The main challenge is matching the scan strategy to the sample. A small high-resolution region of interest may be useful for research. A larger industrial part may require a different balance between field of view, resolution and scan time. This is where system selection and application support become important.
Choosing the right micro-CT system
The best micro-CT system is not always the one with the highest headline resolution. A lab should first define the smallest feature it must detect, the largest sample it must scan and the type of analysis it needs to perform.
The useful questions are concrete. Which materials will be scanned most often? What sample sizes and geometries are expected? What is the smallest defect or feature that must be visible? Is the work mainly research, industrial inspection or service work for multiple users? Will the lab need dimensional measurements and defect analysis, or mainly visual inspection?
EasyTOM systems may be relevant where industrial micro-CT and flexible inspection workflows are central. Neoscan systems may fit research environments where accessibility, biological samples or laboratory imaging needs are part of the picture. The choice should be based on real sample requirements, not only category labels.

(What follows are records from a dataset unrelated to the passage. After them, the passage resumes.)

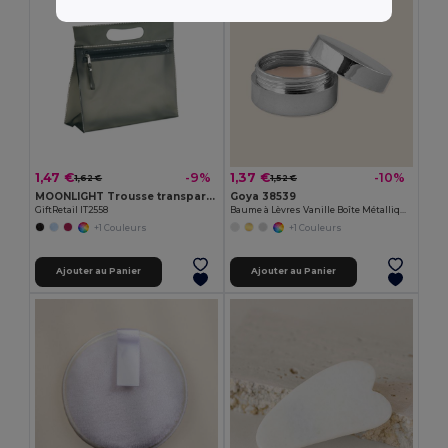
1,47 €
1,37 €
-9%
-10%
1,62 €
1,52 €
MOONLIGHT Trousse transparente
Goya 38539
GiftRetail IT2558
Baume à Lèvres Vanille Boîte Métallique 6,5g SPARK
+1 Couleurs
+1 Couleurs
Ajouter au Panier
Ajouter au Panier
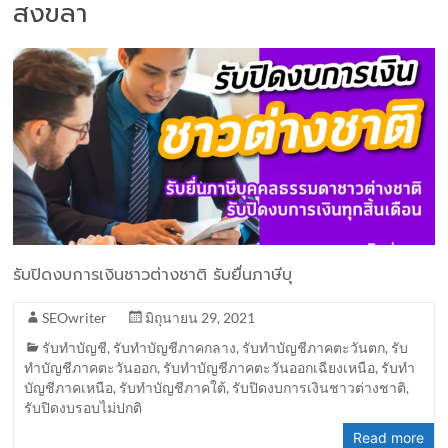
สงขลา
รับปิดงบการเงินชาวต่างชาติ รับยื่นภาษีบุ
SEOwriter
มิถุนายน 29, 2021
รับทำบัญชี
,
รับทำบัญชีภาคกลาง
,
รับทำบัญชีภาคตะวันตก
,
รับ
ทำบัญชีภาคตะวันออก
,
รับทำบัญชีภาคตะวันออกเฉียงเหนือ
,
รับทำ
บัญชีภาคเหนือ
,
รับทำบัญชีภาคใต้
,
รับปิดงบการเงินชาวต่างชาติ
,
รับปิดงบรอบไม่ปกติ
Read more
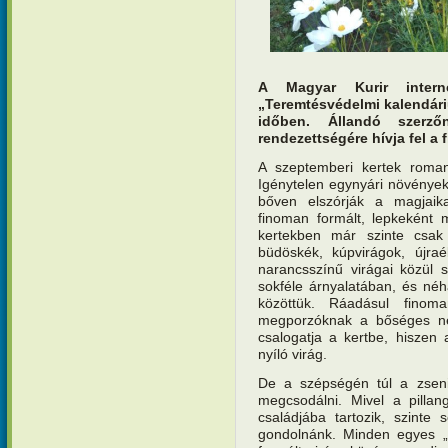
A Magyar Kurir interne
„Teremtésvédelmi kalendár
időben. Állandó szerz
rendezettségére hívja fel a 
A szeptemberi kertek romant
Igénytelen egynyári növénye
bőven elszórják a magjaika
finoman formált, lepkeként 
kertekben már szinte csak 
büdöskék, kúpvirágok, újra
narancsszínű virágai közül 
sokféle árnyalatában, és né
közöttük. Ráadásul finom
megporzóknak a bőséges nek
csalogatja a kertbe, hiszen
nyíló virág.
De a szépségén túl a zseniá
megcsodálni. Mivel a pillang
családjába tartozik, szinte
gondolnánk. Minden egyes „s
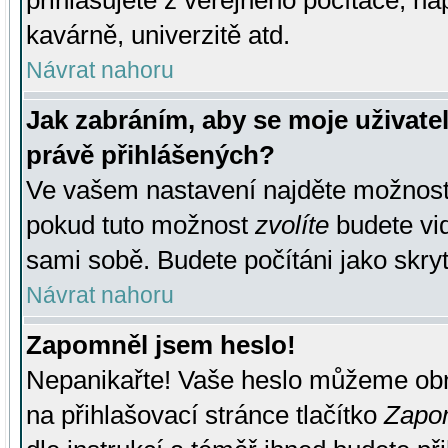
přihlašujete z veřejného počítače, na
kavárně, univerzitě atd.
Návrat nahoru
Jak zabráním, aby se moje uživate
právě přihlášených?
Ve vašem nastavení najděte možnos
pokud tuto možnost
zvolíte
budete vid
sami sobě. Budete počítáni jako skryt
Návrat nahoru
Zapomněl jsem heslo!
Nepanikařte! Vaše heslo můžeme obn
na přihlašovací stránce tlačítko
Zapom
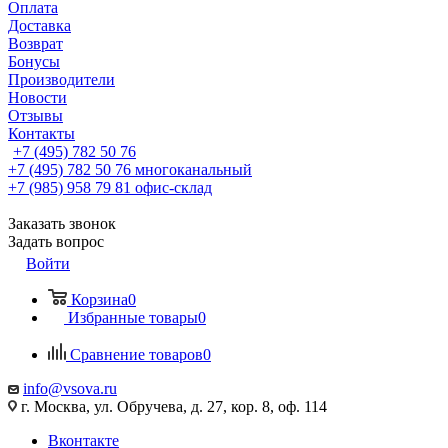
Оплата
Доставка
Возврат
Бонусы
Производители
Новости
Отзывы
Контакты
+7 (495) 782 50 76
+7 (495) 782 50 76
многоканальный
+7 (985) 958 79 81
офис-склад
Заказать звонок
Задать вопрос
Войти
Корзина
0
Избранные товары
0
Сравнение товаров
0
info@vsova.ru
г. Москва, ул. Обручева, д. 27, кор. 8, оф. 114
Вконтакте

Local support reduces risk
Micro-CT is a powerful tool, but it is not a push-button answer to every materials question. Sample preparation, mounting, scan settings, reconstruction and analysis choices all affect the final result. For a new lab, these steps can be as important as the hardware.
Local guidance matters because the problems are often practical. A sample moves a little during the scan. Contrast is weaker than expected. The requested resolution sounds good, but the feature size and sample size do not agree with each other. Analysis settings answer a different question than the researcher meant to ask. These issues are familiar, and they are easier to solve with application support close to the project.
For materials researchers, the real value of micro-CT is not the impressive image on the screen. It is the moment when the hidden structure finally explains the test result. When the system, application and support are chosen together, micro-CT can become a daily tool for discovery, process improvement and quality control.